* How to complete this task *
Determine the number of lines below that contain "Courtyard". Write nothing but that number.

Saved entries
###

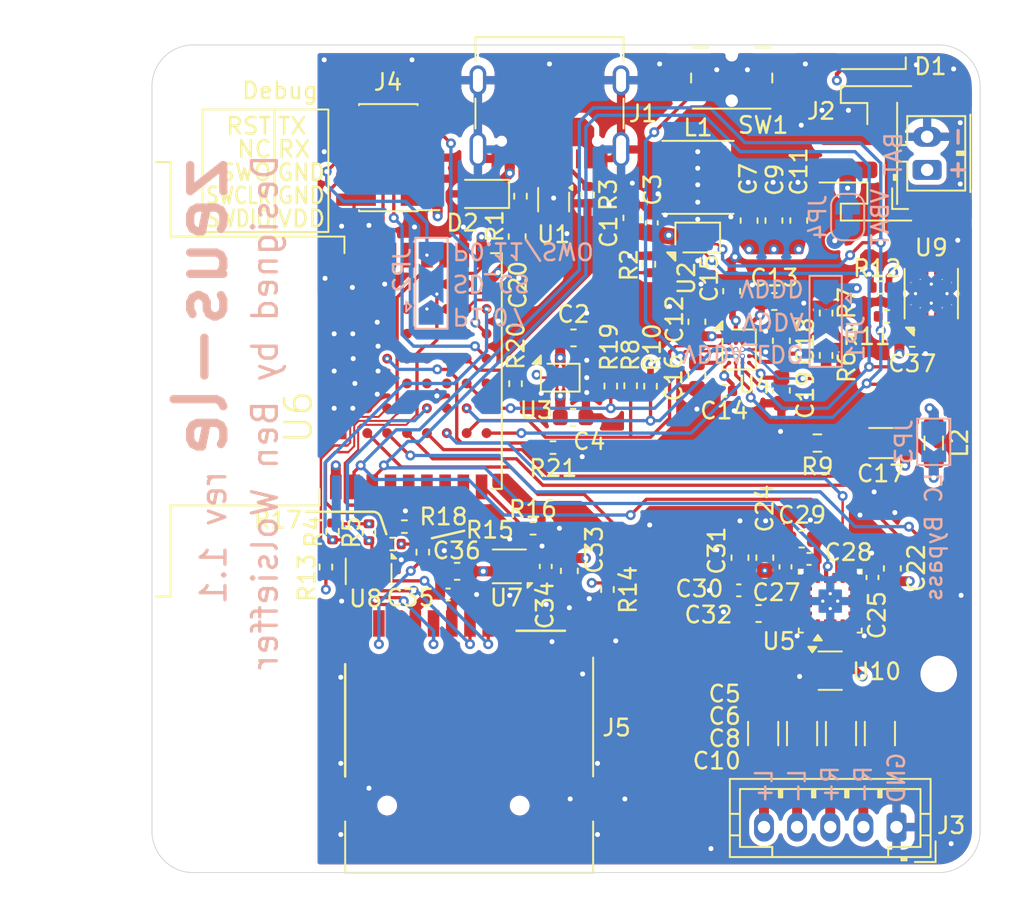
<source format=kicad_pcb>
(kicad_pcb
	(version 20241229)
	(generator "pcbnew")
	(generator_version "9.0")
	(general
		(thickness 1.16888)
		(legacy_teardrops no)
	)
	(paper "A4")
	(layers
		(0 "F.Cu" signal)
		(4 "In1.Cu" signal)
		(6 "In2.Cu" signal)
		(8 "In3.Cu" signal)
		(10 "In4.Cu" signal)
		(2 "B.Cu" signal)
		(9 "F.Adhes" user "F.Adhesive")
		(11 "B.Adhes" user "B.Adhesive")
		(13 "F.Paste" user)
		(15 "B.Paste" user)
		(5 "F.SilkS" user "F.Silkscreen")
		(7 "B.SilkS" user "B.Silkscreen")
		(1 "F.Mask" user)
		(3 "B.Mask" user)
		(17 "Dwgs.User" user "User.Drawings")
		(19 "Cmts.User" user "User.Comments")
		(21 "Eco1.User" user "User.Eco1")
		(23 "Eco2.User" user "User.Eco2")
		(25 "Edge.Cuts" user)
		(27 "Margin" user)
		(31 "F.CrtYd" user "F.Courtyard")
		(29 "B.CrtYd" user "B.Courtyard")
		(35 "F.Fab" user)
		(33 "B.Fab" user)
		(39 "User.1" user)
		(41 "User.2" user)
		(43 "User.3" user)
		(45 "User.4" user)
		(47 "User.5" user)
		(49 "User.6" user)
		(51 "User.7" user)
		(53 "User.8" user)
		(55 "User.9" user)
	)
	(setup
		(stackup
			(layer "F.SilkS"
				(type "Top Silk Screen")
				(color "White")
			)
			(layer "F.Paste"
				(type "Top Solder Paste")
			)
			(layer "F.Mask"
				(type "Top Solder Mask")
				(color "Green")
				(thickness 0.01524)
			)
			(layer "F.Cu"
				(type "copper")
				(thickness 0.035)
			)
			(layer "dielectric 1"
				(type "prepreg")
				(thickness 0.0994)
				(material "FR4")
				(epsilon_r 4.1)
				(loss_tangent 0.02)
			)
			(layer "In1.Cu"
				(type "copper")
				(thickness 0.0152)
			)
			(layer "dielectric 2"
				(type "core")
				(thickness 0.35)
				(material "FR4")
				(epsilon_r 4.6)
				(loss_tangent 0.02)
			)
			(layer "In2.Cu"
				(type "copper")
				(thickness 0.0152)
			)
			(layer "dielectric 3"
				(type "prepreg")
				(thickness 0.1088)
				(material "FR4")
				(epsilon_r 4.16)
				(loss_tangent 0.02)
			)
			(layer "In3.Cu"
				(type "copper")
				(thickness 0.0152)
			)
			(layer "dielectric 4"
				(type "core")
				(thickness 0.35)
				(material "FR4")
				(epsilon_r 4.6)
				(loss_tangent 0.02)
			)
			(layer "In4.Cu"
				(type "copper")
				(thickness 0.0152)
			)
			(layer "dielectric 5"
				(type "prepreg")
				(thickness 0.0994)
				(material "FR4")
				(epsilon_r 4.1)
				(loss_tangent 0.02)
			)
			(layer "B.Cu"
				(type "copper")
				(thickness 0.035)
			)
			(layer "B.Mask"
				(type "Bottom Solder Mask")
				(color "Green")
				(thickness 0.01524)
			)
			(layer "B.Paste"
				(type "Bottom Solder Paste")
			)
			(layer "B.SilkS"
				(type "Bottom Silk Screen")
				(color "White")
			)
			(copper_finish "None")
			(dielectric_constraints yes)
		)
		(pad_to_mask_clearance 0)
		(pad_to_paste_clearance_ratio -0.05)
		(allow_soldermask_bridges_in_footprints no)
		(tenting front back)
		(pcbplotparams
			(layerselection 0x00000000_00000000_55555555_5755f5ff)
			(plot_on_all_layers_selection 0x00000000_00000000_00000000_00000000)
			(disableapertmacros no)
			(usegerberextensions yes)
			(usegerberattributes no)
			(usegerberadvancedattributes no)
			(creategerberjobfile no)
			(dashed_line_dash_ratio 12.000000)
			(dashed_line_gap_ratio 3.000000)
			(svgprecision 4)
			(plotframeref no)
			(mode 1)
			(useauxorigin no)
			(hpglpennumber 1)
			(hpglpenspeed 20)
			(hpglpendiameter 15.000000)
			(pdf_front_fp_property_popups yes)
			(pdf_back_fp_property_popups yes)
			(pdf_metadata yes)
			(pdf_single_document no)
			(dxfpolygonmode yes)
			(dxfimperialunits yes)
			(dxfusepcbnewfont yes)
			(psnegative no)
			(psa4output no)
			(plot_black_and_white yes)
			(sketchpadsonfab no)
			(plotpadnumbers no)
			(hidednponfab no)
			(sketchdnponfab yes)
			(crossoutdnponfab yes)
			(subtractmaskfromsilk yes)
			(outputformat 1)
			(mirror no)
			(drillshape 0)
			(scaleselection 1)
			(outputdirectory "plots/")
		)
	)
	(net 0 "")
	(net 1 "VSYS")
	(net 2 "GND")
	(net 3 "VDDD")
	(net 4 "/Power/VBUS_RAW")
	(net 5 "/Power/VBAT")
	(net 6 "Net-(U4-VDD)")
	(net 7 "VDDA")
	(net 8 "Net-(C17-Pad2)")
	(net 9 "/Power/VDDA_LDO")
	(net 10 "Net-(J3-Pin_2)")
	(net 11 "Net-(J3-Pin_3)")
	(net 12 "Net-(J3-Pin_4)")
	(net 13 "Net-(U5-DREG)")
	(net 14 "Net-(U5-AREG)")
	(net 15 "Net-(U5-VREF)")
	(net 16 "/SD Card/VDDD_SD")
	(net 17 "Net-(D1-RK)")
	(net 18 "Net-(D1-GK)")
	(net 19 "Net-(D1-BK)")
	(net 20 "/Power/D-")
	(net 21 "/Power/D+")
	(net 22 "Net-(J1-CC2)")
	(net 23 "Net-(J1-CC1)")
	(net 24 "/MCU/SWO")
	(net 25 "/MCU/UART.TX")
	(net 26 "unconnected-(J4-Pin_8-Pad8)")
	(net 27 "/MCU/RST")
	(net 28 "/MCU/UART.RX")
	(net 29 "/MCU/SWDIO")
	(net 30 "Net-(J5-CMD)")
	(net 31 "Net-(J5-DAT2)")
	(net 32 "Net-(J5-DET)")
	(net 33 "Net-(J5-DAT0)")
	(net 34 "Net-(J5-CLK)")
	(net 35 "Net-(J5-DAT3{slash}CD)")
	(net 36 "Net-(J5-DAT1)")
	(net 37 "Net-(JP1-C)")
	(net 38 "Net-(JP2-A)")
	(net 39 "/MCU/SD.~{CS}")
	(net 40 "Net-(L1-Pad2)")
	(net 41 "Net-(L1-Pad1)")
	(net 42 "/MCU/VDDD_VSEL")
	(net 43 "unconnected-(U6-P105-PadE1)")
	(net 44 "unconnected-(U6-P104-PadE0)")
	(net 45 "Net-(U4-IMAX)")
	(net 46 "Net-(U4-TS)")
	(net 47 "/MCU/CHG_PG")
	(net 48 "/MCU/CHG_INT")
	(net 49 "/Audio/I2C.SDA")
	(net 50 "/Audio/I2C.SCL")
	(net 51 "/MCU/SD_DET")
	(net 52 "Net-(U4-~{MR})")
	(net 53 "/MCU/USB.D+")
	(net 54 "/MCU/USB.D-")
	(net 55 "/MCU/CHG_LP")
	(net 56 "/Audio/I2S.SCK")
	(net 57 "/Audio/IRQ")
	(net 58 "/Audio/I2S.SD")
	(net 59 "/Audio/I2S.MCK")
	(net 60 "/Audio/I2S.WS")
	(net 61 "unconnected-(J2-MountPin-PadMP)_1")
	(net 62 "unconnected-(U6-NC0-Pad3)")
	(net 63 "unconnected-(U6-P015-PadB4)")
	(net 64 "unconnected-(U6-NC2-PadF5)")
	(net 65 "unconnected-(U6-P026-PadD1)")
	(net 66 "unconnected-(U6-P002{slash}NFC1-Pad7)")
	(net 67 "unconnected-(U6-P019-PadB1)")
	(net 68 "unconnected-(U6-P004{slash}AIN0-Pad5)")
	(net 69 "unconnected-(U6-P018-PadF3)")
	(net 70 "unconnected-(U6-P024-PadC3)")
	(net 71 "unconnected-(U6-P106-PadE2)")
	(net 72 "Net-(U6-P012)")
	(net 73 "/MCU/SD.SCK")
	(net 74 "unconnected-(U6-P007-PadA2)")
	(net 75 "/MCU/SD.MISO")
	(net 76 "unconnected-(U6-P028-PadD3)")
	(net 77 "unconnected-(U6-P017-PadB2)")
	(net 78 "unconnected-(U6-P023-PadC4)")
	(net 79 "/MCU/SD_EN")
	(net 80 "unconnected-(U6-P022-PadD5)")
	(net 81 "unconnected-(U6-P029-PadD4)")
	(net 82 "unconnected-(U6-P013-PadB6)")
	(net 83 "unconnected-(U6-P014-PadB3)")
	(net 84 "unconnected-(U6-P030{slash}LED-Pad13)")
	(net 85 "unconnected-(U6-P021-PadC2)")
	(net 86 "unconnected-(U6-P005{slash}AIN1-Pad6)")
	(net 87 "unconnected-(U6-NC1-Pad4)")
	(net 88 "/MCU/SD.MOSI")
	(net 89 "unconnected-(U6-P027-PadD2)")
	(net 90 "unconnected-(U7-NC-Pad4)")
	(net 91 "unconnected-(U9-OUT3-Pad5)")
	(net 92 "Net-(J3-Pin_5)")
	(net 93 "unconnected-(J2-MountPin-PadMP)")
	(net 94 "Net-(U6-P031)")
	(net 95 "/MCU/SWCLK")
	(net 96 "/Power/VBUS")
	(net 97 "unconnected-(J1-SBU1-PadA8)")
	(net 98 "unconnected-(J1-SBU2-PadB8)")
	(net 99 "VBUS_DET")
	(net 100 "/Audio/L+")
	(net 101 "/Audio/L-")
	(net 102 "/Audio/R+")
	(net 103 "/Audio/R-")
	(net 104 "unconnected-(U1-VBUS-Pad5)")
	(net 105 "/MCU/CHG_EN")
	(net 106 "Net-(JP4-B)")
	(net 107 "unconnected-(U6-P016-PadA4)")
	(footprint "Resistor_SMD:R_0402_1005Metric" (layer "F.Cu") (at 166.1 116.55 90))
	(footprint "Capacitor_SMD:C_0603_1608Metric" (layer "F.Cu") (at 154.525 135.1 180))
	(footprint "MountingHole:MountingHole_2.2mm_M2" (layer "F.Cu") (at 183.6 141.3))
	(footprint "Resistor_SMD:R_0402_1005Metric" (layer "F.Cu") (at 176.8 119.5 90))
	(footprint "zeus-le:WT02C40C" (layer "F.Cu") (at 157.1 130 90))
	(footprint "Capacitor_SMD:C_0402_1005Metric" (layer "F.Cu") (at 175.77 134.35 180))
	(footprint "Package_TO_SOT_SMD:SOT-363_SC-70-6" (layer "F.Cu") (at 177.05 141.1))
	(footprint "Resistor_SMD:R_0402_1005Metric" (layer "F.Cu") (at 180.09 117.95 180))
	(footprint "Capacitor_SMD:C_0402_1005Metric" (layer "F.Cu") (at 166.275 114.05 90))
	(footprint "Capacitor_SMD:C_1206_3216Metric" (layer "F.Cu") (at 180.1125 127.35 180))
	(footprint "MountingHole:MountingHole_2.2mm_M2" (layer "F.Cu") (at 138.6 105.8))
	(footprint "zeus-le:Kinetic_WLCSP-12_1.94x1.28mm_Layout4x3_P0.4mm_Ball0.25mm_Pad0.25mm_NSMD" (layer "F.Cu") (at 160.75 123.4))
	(footprint "Resistor_SMD:R_0402_1005Metric" (layer "F.Cu") (at 163.6 136.2 90))
	(footprint "Capacitor_SMD:C_0603_1608Metric" (layer "F.Cu") (at 180.8 134.925 90))
	(footprint "Capacitor_SMD:C_0603_1608Metric" (layer "F.Cu") (at 169 120.025 90))
	(footprint "Capacitor_SMD:C_0402_1005Metric" (layer "F.Cu") (at 153.98 136.5 180))
	(footprint "Capacitor_SMD:C_0603_1608Metric" (layer "F.Cu") (at 169 123.275 -90))
	(footprint "Resistor_SMD:R_0402_1005Metric" (layer "F.Cu") (at 159.11 132.5))
	(footprint "Resistor_SMD:R_0402_1005Metric" (layer "F.Cu") (at 150.64 133.45 180))
	(footprint "Resistor_SMD:R_0402_1005Metric" (layer "F.Cu") (at 149.2 132.74 -90))
	(footprint "zeus-le:microSD_HC_CUI_MSD-1-A" (layer "F.Cu") (at 155.25 149.25))
	(footprint "Resistor_SMD:R_0402_1005Metric" (layer "F.Cu") (at 146.6 134.84 90))
	(footprint "Resistor_SMD:R_0402_1005Metric" (layer "F.Cu") (at 162.4 112.36 -90))
	(footprint "Capacitor_SMD:C_0603_1608Metric" (layer "F.Cu") (at 161.3 135.075 -90))
	(footprint "Capacitor_SMD:C_0603_1608Metric" (layer "F.Cu") (at 182 121.025))
	(footprint "Resistor_SMD:R_0402_1005Metric" (layer "F.Cu") (at 147 132.69 -90))
	(footprint "Button_Switch_SMD:Panasonic_EVQPUM_EVQPUD" (layer "F.Cu") (at 171.1 105.3))
	(footprint "Resistor_SMD:R_0402_1005Metric" (layer "F.Cu") (at 166.2 123.92 -90))
	(footprint "Package_TO_SOT_SMD:SOT-563" (layer "F.Cu") (at 160.35 112.65 -90))
	(footprint "Resistor_SMD:R_0402_1005Metric" (layer "F.Cu") (at 151.34 132.4 180))
	(footprint "Capacitor_SMD:C_0603_1608Metric" (layer "F.Cu") (at 158.15 114.875 90))
	(footprint "Connector_JST:JST_PH_S2B-PH-SM4-TB_1x02-1MP_P2.00mm_Horizontal" (layer "F.Cu") (at 181 109.85 90))
	(footprint "MountingHole:MountingHole_2.2mm_M2" (layer "F.Cu") (at 138.6 150.8))
	(footprint "Capacitor_SMD:C_0603_1608Metric" (layer "F.Cu") (at 171.1 118.175 90))
	(footprint "Resistor_SMD:R_0402_1005Metric" (layer "F.Cu") (at 152.45 133.94 -90))
	(footprint "Capacitor_SMD:C_0402_1005Metric" (layer "F.Cu") (at 170.67 124.2 180))
	(footprint "zeus-le:Richtek_WLCSP-15_1.4x2.3mm_Layout3x5_P0.4mm_NSMD"
		(layer "F.Cu")
		(uuid "61db47a2-e0a2-4112-aefd-dd78fef38b75")
		(at 169.05 114.935 90)
		(descr "Richtek, WLCSP, area grid, BSC, 1.45x2.3mm, 15 Ball, 3x5 Layout, 0.4mm Pitch, https://www.richtek.com/assets/podfiles/Footprint-WL-CSP1.4x2.3-15(BSC)%200.4P-R-A.pdf")
		(tags "BGA 15 0.4")
		(property "Reference" "U2"
			(at -2.465 -0.675 90)
			(layer "F.SilkS")
			(uuid "7230b01d-0f3d-4e26-9adb-bc36d9a1a0fa")
			(effects
				(font
					(size 1 1)
					(thickness 0.15)
				)
			)
		)
		(property "Value" "RT6160AWSC"
			(at 0 6.6 90)
			(layer "F.Fab")
			(uuid "0a7003f6-b44e-4b25-aff0-4dc0c6a17935")
			(effects
				(font
					(size 1 1)
					(thickness 0.15)
				)
			)
		)
		(property "Datasheet" "https://www.mouser.com/datasheet/2/1458/DS6160A_02-3104604.pdf"
			(at 0.2 0.4 90)
			(unlocked yes)
			(layer "F.Fab")
			(hide yes)
			(uuid "2703bd02-4f84-4a21-a482-251b44201322")
			(effects
				(font
					(size 1.27 1.27)
					(thickness 0.15)
				)
			)
		)
		(property "Description" "Low Quiescent, High Efficiency 3A Buck-Boost Converter with I2C Interface, WLCSP-15"
			(at 0.2 0.4 90)
			(unlocked yes)
			(layer "F.Fab")
			(hide yes)
			(uuid "8adf48d0-e058-4b8f-84c2-63a0c3fcf133")
			(effects
				(font
					(size 1.27 1.27)
					(thickness 0.15)
				)
			)
		)
		(property "manf#" "RT6160AWSC "
			(at 0 0 90)
			(unlocked yes)
			(layer "F.Fab")
			(hide yes)
			(uuid "a82b2b8b-6530-454d-bd21-eea625abd446")
			(effects
				(font
					(size 1 1)
					(thickness 0.15)
				)
			)
		)
		(path "/6cd3ad24-f296-403f-8ce8-fedfc8e5b734/c04d2efa-9a9f-4d6a-9466-b5cdd00e6964")
		(sheetname "/Power/")
		(sheetfile "power.kicad_sch")
		(solder_mask_margin 0.05)
		(attr smd)
		(fp_line
			(start 0.9 -1.35)
			(end 0.9 1.35)
			(stroke
				(width 0.12)
				(type solid)
			)
			(layer "F.SilkS")
			(uuid "ae2b9898-91f4-4ee0-9c8f-f28508d71658")
		)
		(fp_line
			(start -0.42 -1.35)
			(end 0.9 -1.35)
			(stroke
				(width 0.12)
				(type solid)
			)
			(layer "F.SilkS")
			(uuid "44544079-4f67-4711-8e92-31f09ad6ea4a")
		)
		(fp_line
			(start -0.9 1.35)
			(end -0.9 -0.87)
			(stroke
				(width 0.12)
				(type solid)
			)
			(layer "F.SilkS")
			(uuid "b9ac20d7-e865-4782-bc55-c3038deb7c98")
		)
		(fp_line
			(start -0.9 1.35)
			(end 0.9 1.35)
			(stroke
				(width 0.12)
				(type solid)
			)
			(layer "F.SilkS")
			(uuid "5b0ec235-52e9-4567-a299-d84a368aed5a")
		)
		(fp_poly
			(pts
				(xy -0.9 -1.35) (xy -1.4 -1.35) (xy -0.9 -1.85) (xy -0.9 -1.35)
			)
			(stroke
				(width 0.12)
				(type solid)
			)
			(fill yes)
			(layer "F.SilkS")
			(uuid "6b407347-3758-4dae-bff9-243f5392fc34")
		)
		(fp_rect
			(start -1.2 -2.15)
			(end 1.2 2.15)
			(stroke
				(width 0.05)
				(type default)
			)
			(fill no)
			(layer "F.CrtYd")
			(uuid "45d3a1f1-d938-40ba-b3d3-fba43de87c0b")
		)
		(fp_line
			(start 0.7 -1.15)
			(end 0.7 1.15)
			(stroke
				(width 0.1)
				(type solid)
			)
			(layer "F.Fab")
			(uuid "74bba350-1629-4180-b636-2b912bba01f7")
		)
		(fp_line
			(start -0.3 -1.15)
			(end 0.7 -1.15)
			(stroke
				(width 0.1)
				(type solid)
			)
			(layer "F.Fab")
			(uuid "79b52113-1cf4-4658-ba4d-07cc19edc8be")
		)
		(fp_line
			(start -0.7 -0.75)
			(end -0.3 -1.15)
			(stroke
				(width 0.1)
				(type solid)
			)
			(layer "F.Fab")
			(uuid "92825c1c-58e9-451b-ab96-50e097c7d750")
		)
		(fp_line
			(start -0.7 1.15)
			(end -0.7 -0.75)
			(stroke
				(width 0.1)
				(type solid)
			)
			(layer "F.Fab")
			(uuid "018eed40-df81-4e0a-af16-d1283a9f4ab2")
		)
		(fp_line
			(start -0.7 1.15)
			(end 0.7 1.15)
			(stroke
				(width 0.1)
				(type solid)
			)
			(layer "F.Fab")
			(uuid "3917bf56-2e52-46bd-af0e-2b482e9c94b0")
		)
		(fp_text user "${REFERENCE}"
			(at 0 0 0)
			(layer "F.Fab")
			(uuid "93251286-d082-46dc-b54d-0117736b096b")
			(effects
				(font
					(size 0.7 0.7)
					(thickness 0.105)
				)
			)
		)
		(pad "A1" smd circle
			(at -0.4 -0.8 90)
			(size 0.25 0.25)
			(property pad_prop_bga)
			(layers "F.Cu" "F.Mask" "F.Paste")
			(net 1 "VSYS")
			(pinfunction "EN")
			(pintype "input")
			(teardrops
				(best_length_ratio 0.2)
				(max_length 0.2)
				(best_width_ratio 1)
				(max_width 2)
				(curved_edges yes)
				(filter_ratio 0.9)
				(enabled yes)
				(allow_two_segments yes)
				(prefer_zone_connections no)
			)
			(uuid "773149aa-28d5-437c-8532-0d468e8323ea")
		)
		(pad "A2" smd circle
			(at 0 -0.8 90)
			(size 0.25 0.25)
			(property pad_prop_bga)
			(layers "F.Cu" "F.Mask" "F.Paste")
			(net 1 "VSYS")
			(pinfunction "VIN")
			(pintype "power_in")
			(teardrops
				(best_length_ratio 0.2)
				(max_length 0.2)
				(best_width_ratio 1)
				(max_width 2)
				(curved_edges yes)
				(filter_ratio 0.9)
				(enabled yes)
				(allow_two_segments yes)
				(prefer_zone_connections no)
			)
			(uuid "53b36f34-51ec-4f46-b997-b460d3ffea69")
		)
		(pad "A3" smd circle
			(at 0.4 -0.8 90)
			(size 0.25 0.25)
			(property pad_prop_bga)
			(layers "F.Cu" "F.Mask" "F.Paste")
			(net 1 "VSYS")
			(pinfunction "VIN")
			(pintype "passive")
			(teardrops
				(best_length_ratio 0.2)
				(max_length 0.2)
				(best_width_ratio 1)
				(max_width 2)
				(curved_edges yes)
				(filter_ratio 0.9)
				(enabled yes)
				(allow_two_segments yes)
				(prefer_zone_connections no)
			)
			(uuid "0ecacb53-b5a7-4dae-b1ff-6f7a6d960025")
		)
		(pad "B1" smd circle
			(at -0.4 -0.4 90)
			(size 0.25 0.25)
			(property pad_prop_bga)
			(layers "F.Cu" "F.Mask" "F.Paste")
			(net 42 "/MCU/VDDD_VSEL")
			(pinfunction "VSEL")
			(pintype "input")
			(teardrops
				(best_length_ratio 0.2)
				(max_length 0.2)
				(best_width_ratio 1)
				(max_width 2)
				(curved_edges yes)
				(filter_ratio 0.9)
				(enabled yes)
				(allow_two_segments yes)
				(prefer_zone_connections no)
			)
			(uuid "d8bb2b69-41a0-4099-95bf-8828016cd79b")
		)
		(pad "B2" smd circle
			(at 0 -0.4 90)
			(size 0.25 0.25)
			(property pad_prop_bga)
			(layers "F.Cu" "F.Mask" "F.Paste")
			(net 41 "Net-(L1-Pad1)")
			(pinfunction "LX1")
			(pintype "output")
			(teardrops
				(best_length_ratio 0.2)
				(max_length 0.2)
				(best_width_ratio 1)
				(max_width 2)
				(curved_edges yes)
				(filter_ratio 0.9)
				(enabled yes)
				(allow_two_segments yes)
				(prefer_zone_connections no)
			)
			(uuid "b98666bb-f36e-4a46-a41d-0d12e8e4fb1b")
		)
		(pad "B3" smd circle
			(at 0.4 -0.4 90)
			(size 0.25 0.25)
			(property pad_prop_bga)
			(layers "F.Cu" "F.Mask" "F.Paste")
			(net 41 "Net-(L1-Pad1)")
			(pinfunction "LX1")
			(pintype "passive")
			(teardrops
				(best_length_ratio 0.2)
				(max_length 0.2)
				(best_width_ratio 1)
				(max_width 2)
				(curved_edges yes)
				(filter_ratio 0.9)
				(enabled yes)
				(allow_two_segments yes)
				(prefer_zone_connections no)
			)
			(uuid "2db73471-e9a2-44ec-8185-c885ba5fc0f2")
		)
		(pad "C1" smd circle
			(at -0.4 0 90)
			(size 0.25 0.25)
			(property pad_prop_bga)
			(layers "F.Cu" "F.Mask" "F.Paste")
			(net 2 "GND")
			(pinfunction "AGND")
			(pintype "power_in")
			(teardrops
				(best_length_ratio 0.2)
				(max_length 0.2)
				(best_width_ratio 1)
		
... [1484917 chars truncated]
</source>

###

* Your response *
2